The remainder are examined by a panel of lawyers who weed out another 5% and pass the cases on to retired police officers contracted to do another stage of vetting. Only now does the claimant take out an insurance policy.

Every claimant's medical records is then examined.

In one case, a claimant had tripped on a pavement and suffered a broken wrist as a result. Sure enough, the pavement was in terrible repair. But the medical notes revealed the claimant had drunk 11 pints of beer before the accident. As Lindon says, "It's not fraudulent, but it would never get through court."

So far, so good - but both Claims Direct and TAG argued that they too had sound vetting processes.

Invaro's business model differs from both of its two unfortunate predecessors in one way.
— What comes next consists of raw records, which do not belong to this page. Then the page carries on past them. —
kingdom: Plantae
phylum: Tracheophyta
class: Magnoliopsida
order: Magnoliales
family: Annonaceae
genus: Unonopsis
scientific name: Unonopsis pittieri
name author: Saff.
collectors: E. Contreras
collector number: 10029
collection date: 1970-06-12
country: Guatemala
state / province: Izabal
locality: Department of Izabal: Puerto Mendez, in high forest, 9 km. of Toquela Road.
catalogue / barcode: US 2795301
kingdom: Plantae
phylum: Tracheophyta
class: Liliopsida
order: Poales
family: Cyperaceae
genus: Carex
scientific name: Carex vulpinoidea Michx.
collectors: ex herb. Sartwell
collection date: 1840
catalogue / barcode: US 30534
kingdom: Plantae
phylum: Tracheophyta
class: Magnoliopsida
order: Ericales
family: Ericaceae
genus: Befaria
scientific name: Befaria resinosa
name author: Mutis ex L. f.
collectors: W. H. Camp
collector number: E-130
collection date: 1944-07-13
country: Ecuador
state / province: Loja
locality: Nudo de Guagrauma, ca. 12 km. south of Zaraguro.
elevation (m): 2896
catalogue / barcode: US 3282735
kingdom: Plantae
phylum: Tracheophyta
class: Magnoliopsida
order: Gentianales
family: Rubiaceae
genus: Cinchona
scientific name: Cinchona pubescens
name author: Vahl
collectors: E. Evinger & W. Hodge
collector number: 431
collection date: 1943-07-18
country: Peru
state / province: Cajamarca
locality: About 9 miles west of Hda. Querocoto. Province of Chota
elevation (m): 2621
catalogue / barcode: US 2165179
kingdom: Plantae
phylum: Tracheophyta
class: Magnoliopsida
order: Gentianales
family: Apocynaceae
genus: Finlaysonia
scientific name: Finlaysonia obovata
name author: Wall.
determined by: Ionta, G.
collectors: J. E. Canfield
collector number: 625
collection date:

Claims Direct and TAG both borrowed money to fund their case's journey through the courts. It was the banks' reluctance to keep lending to TAG that precipitated its demise.

Invaro lends the money itself, from an investment fund of which Lindon is a director and Credit Suisse is a custodian.

A Japanese pension fund put in £80m from the beginning of the year and a Japanese bank is putting in another £250m from next month.

The money is needed because Invaro is expanding fast.

From its beginnings in March last year, it has grown its headcount from 14 to 152 and accelerated its case load from 3,000 from its foundation up to December last year and has now taken on a total of 28,000 cases.

In comparison TAG arranged insurance for 178,000 customers in the 12 months to the end of August 2002, estimated to represent a market share of about 25% at the time.

With TAG out of the way, can Invaro continue its expansion without further support?

Its current underwriting is arranged by specialist insurer IGI and is enough to take Invaro's capacity to its current 8,000 cases a month.

But Lindon plans to double that by July and admits he may need another insurer to help achieve that.

Lead insurer
Given the experience of GoshawK, NIG and others, will there be any insurers willing to listen to its pitch?

Judging by the approach of IGI managing director Keith Wardell, it is just possible.

Wardell claims he is no high-risks gambling type. "We are not brave," he insists. "We are a bunch of cowards."

And just in case we haven't got the message, he adds: "We are extremely conservative."

IGI is the lead insurer for Invaro in as much as it directs premiums, terms and conditions, but it does not carry the lion's share of the risks. Wardell says it will write and retain only about £6.5m of legal expenses insurance - with its co-insurers carrying about five times that amount.

IGI accepts after-the-event legal expenses business from only three sources, of which Invaro is one. Its before-the-event business is sold by Albany, Endsleigh and Marks & Spencer.

Wardell argues that it is the crucial vetting process that distinguishes a sound operation from a failure in the making.

As an insurer prepared to write the business he is very much in demand so he can at least choose the outfits he trusts. When Insurance Times spoke to him, he had four presentations sitting on his desk from companies looking for underwriters.

He concludes: "For a prudent underwriter that understands the product, it's a good viable market.

"There's enough genuine claims out there that if you aren't greedy or stupid you will earn a very nice living from. But you won't get rich quickly. This is a long term business and if you are sensible you will make long term returns."